**Work request:**
When the line containing "of normal human" is reached, include it and end there; set down verbatim every line before it, starting at the top of the records.

**Data to examine:**
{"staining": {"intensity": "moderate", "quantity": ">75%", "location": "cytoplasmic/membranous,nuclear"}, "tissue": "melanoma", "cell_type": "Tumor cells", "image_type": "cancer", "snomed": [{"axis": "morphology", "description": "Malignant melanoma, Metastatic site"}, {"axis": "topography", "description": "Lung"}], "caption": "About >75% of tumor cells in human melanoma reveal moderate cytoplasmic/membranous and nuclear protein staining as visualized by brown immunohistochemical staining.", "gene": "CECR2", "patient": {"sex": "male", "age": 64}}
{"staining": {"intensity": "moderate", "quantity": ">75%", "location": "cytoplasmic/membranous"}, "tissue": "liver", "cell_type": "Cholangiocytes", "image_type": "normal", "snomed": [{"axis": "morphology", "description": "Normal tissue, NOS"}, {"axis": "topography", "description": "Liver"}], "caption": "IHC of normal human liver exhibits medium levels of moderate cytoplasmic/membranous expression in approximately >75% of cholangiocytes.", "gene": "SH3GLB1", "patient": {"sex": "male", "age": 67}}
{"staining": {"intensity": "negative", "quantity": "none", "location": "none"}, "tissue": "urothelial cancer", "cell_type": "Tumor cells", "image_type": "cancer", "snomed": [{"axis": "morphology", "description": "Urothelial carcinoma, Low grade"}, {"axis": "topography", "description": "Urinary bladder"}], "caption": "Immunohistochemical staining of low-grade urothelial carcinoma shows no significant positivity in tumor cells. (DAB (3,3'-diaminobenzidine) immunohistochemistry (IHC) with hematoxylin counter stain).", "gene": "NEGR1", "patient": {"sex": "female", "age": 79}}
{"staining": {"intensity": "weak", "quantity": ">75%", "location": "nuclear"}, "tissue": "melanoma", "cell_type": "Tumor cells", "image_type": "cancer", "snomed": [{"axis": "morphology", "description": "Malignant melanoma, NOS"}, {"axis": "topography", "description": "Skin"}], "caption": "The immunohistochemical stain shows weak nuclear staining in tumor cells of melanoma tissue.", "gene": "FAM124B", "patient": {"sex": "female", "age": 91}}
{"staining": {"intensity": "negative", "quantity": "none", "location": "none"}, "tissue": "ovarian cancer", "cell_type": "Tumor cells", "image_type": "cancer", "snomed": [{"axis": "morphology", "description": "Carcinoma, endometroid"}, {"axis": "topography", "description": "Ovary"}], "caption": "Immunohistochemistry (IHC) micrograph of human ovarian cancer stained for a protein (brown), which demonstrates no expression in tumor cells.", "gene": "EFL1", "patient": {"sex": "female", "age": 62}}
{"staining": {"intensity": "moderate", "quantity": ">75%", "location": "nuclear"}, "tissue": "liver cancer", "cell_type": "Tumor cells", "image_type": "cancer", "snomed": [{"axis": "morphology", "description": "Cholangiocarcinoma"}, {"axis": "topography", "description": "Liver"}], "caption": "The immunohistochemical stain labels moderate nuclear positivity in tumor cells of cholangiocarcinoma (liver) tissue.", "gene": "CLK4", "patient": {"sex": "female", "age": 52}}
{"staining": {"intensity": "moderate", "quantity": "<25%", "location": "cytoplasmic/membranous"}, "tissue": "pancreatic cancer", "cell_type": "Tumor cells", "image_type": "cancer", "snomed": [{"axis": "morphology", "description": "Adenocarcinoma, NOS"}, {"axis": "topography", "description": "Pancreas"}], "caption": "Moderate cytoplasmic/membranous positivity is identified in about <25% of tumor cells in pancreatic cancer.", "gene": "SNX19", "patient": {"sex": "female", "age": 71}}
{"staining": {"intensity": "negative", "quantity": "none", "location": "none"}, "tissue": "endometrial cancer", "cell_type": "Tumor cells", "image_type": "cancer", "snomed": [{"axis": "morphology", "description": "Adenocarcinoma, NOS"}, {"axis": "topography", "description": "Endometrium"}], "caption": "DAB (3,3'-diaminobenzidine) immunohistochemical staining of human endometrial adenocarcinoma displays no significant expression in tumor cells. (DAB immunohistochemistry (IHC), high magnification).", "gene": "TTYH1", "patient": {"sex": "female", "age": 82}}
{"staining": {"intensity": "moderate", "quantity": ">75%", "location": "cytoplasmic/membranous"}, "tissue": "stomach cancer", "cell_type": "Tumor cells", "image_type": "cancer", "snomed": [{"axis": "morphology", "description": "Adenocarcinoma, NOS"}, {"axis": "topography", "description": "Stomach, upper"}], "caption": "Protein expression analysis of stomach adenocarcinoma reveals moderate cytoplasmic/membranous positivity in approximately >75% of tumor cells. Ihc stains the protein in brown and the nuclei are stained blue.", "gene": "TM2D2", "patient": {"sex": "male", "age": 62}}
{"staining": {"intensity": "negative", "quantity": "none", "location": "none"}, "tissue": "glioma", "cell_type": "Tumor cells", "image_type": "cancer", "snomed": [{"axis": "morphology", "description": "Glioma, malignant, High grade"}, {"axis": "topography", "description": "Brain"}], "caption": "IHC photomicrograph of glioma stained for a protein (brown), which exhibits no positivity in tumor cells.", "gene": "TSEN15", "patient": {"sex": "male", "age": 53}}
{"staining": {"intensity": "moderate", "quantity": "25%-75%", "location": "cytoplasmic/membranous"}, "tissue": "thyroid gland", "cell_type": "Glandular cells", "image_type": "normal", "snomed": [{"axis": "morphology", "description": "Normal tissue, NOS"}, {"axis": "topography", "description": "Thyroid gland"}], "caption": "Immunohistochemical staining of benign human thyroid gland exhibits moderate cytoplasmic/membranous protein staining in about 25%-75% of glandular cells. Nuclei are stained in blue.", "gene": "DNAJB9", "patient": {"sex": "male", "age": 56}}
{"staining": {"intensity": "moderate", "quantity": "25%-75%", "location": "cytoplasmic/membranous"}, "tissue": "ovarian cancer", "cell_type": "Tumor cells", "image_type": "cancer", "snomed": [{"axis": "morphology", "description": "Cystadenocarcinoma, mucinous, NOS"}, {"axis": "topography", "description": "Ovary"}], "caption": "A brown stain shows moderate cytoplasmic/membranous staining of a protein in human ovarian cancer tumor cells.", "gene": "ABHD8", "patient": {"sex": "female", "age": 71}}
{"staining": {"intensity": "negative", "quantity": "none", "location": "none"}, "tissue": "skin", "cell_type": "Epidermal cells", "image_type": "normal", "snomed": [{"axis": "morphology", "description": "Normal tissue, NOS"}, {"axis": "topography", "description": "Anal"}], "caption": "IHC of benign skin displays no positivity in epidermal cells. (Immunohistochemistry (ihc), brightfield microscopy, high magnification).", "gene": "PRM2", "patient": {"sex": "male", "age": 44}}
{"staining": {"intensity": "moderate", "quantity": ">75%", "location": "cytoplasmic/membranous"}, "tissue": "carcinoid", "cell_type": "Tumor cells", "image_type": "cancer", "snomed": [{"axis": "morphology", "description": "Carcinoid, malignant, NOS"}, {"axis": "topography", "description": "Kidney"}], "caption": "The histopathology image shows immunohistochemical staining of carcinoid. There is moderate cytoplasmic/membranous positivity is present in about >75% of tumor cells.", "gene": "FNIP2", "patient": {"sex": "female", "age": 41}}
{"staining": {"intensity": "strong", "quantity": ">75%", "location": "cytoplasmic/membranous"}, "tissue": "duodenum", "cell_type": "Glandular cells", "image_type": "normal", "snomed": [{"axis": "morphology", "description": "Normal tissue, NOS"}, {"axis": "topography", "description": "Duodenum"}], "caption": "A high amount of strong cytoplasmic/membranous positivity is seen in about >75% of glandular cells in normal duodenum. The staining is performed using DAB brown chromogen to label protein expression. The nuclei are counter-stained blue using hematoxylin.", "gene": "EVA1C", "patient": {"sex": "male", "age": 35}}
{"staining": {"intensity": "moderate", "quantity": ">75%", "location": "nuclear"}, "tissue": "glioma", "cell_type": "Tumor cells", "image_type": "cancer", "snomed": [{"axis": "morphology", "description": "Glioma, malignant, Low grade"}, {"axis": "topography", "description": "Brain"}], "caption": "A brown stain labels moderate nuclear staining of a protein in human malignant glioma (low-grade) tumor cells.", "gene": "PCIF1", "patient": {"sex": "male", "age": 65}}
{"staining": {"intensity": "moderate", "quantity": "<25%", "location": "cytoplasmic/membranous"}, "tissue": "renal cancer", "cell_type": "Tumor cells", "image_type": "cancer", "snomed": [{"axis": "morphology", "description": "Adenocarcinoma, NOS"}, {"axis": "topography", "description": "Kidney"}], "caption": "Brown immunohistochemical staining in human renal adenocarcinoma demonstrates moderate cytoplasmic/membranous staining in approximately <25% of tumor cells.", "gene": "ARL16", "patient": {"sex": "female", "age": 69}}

**Output below:**
{"staining": {"intensity": "moderate", "quantity": ">75%", "location": "cytoplasmic/membranous,nuclear"}, "tissue": "melanoma", "cell_type": "Tumor cells", "image_type": "cancer", "snomed": [{"axis": "morphology", "description": "Malignant melanoma, Metastatic site"}, {"axis": "topography", "description": "Lung"}], "caption": "About >75% of tumor cells in human melanoma reveal moderate cytoplasmic/membranous and nuclear protein staining as visualized by brown immunohistochemical staining.", "gene": "CECR2", "patient": {"sex": "male", "age": 64}}
{"staining": {"intensity": "moderate", "quantity": ">75%", "location": "cytoplasmic/membranous"}, "tissue": "liver", "cell_type": "Cholangiocytes", "image_type": "normal", "snomed": [{"axis": "morphology", "description": "Normal tissue, NOS"}, {"axis": "topography", "description": "Liver"}], "caption": "IHC of normal human liver exhibits medium levels of moderate cytoplasmic/membranous expression in approximately >75% of cholangiocytes.", "gene": "SH3GLB1", "patient": {"sex": "male", "age": 67}}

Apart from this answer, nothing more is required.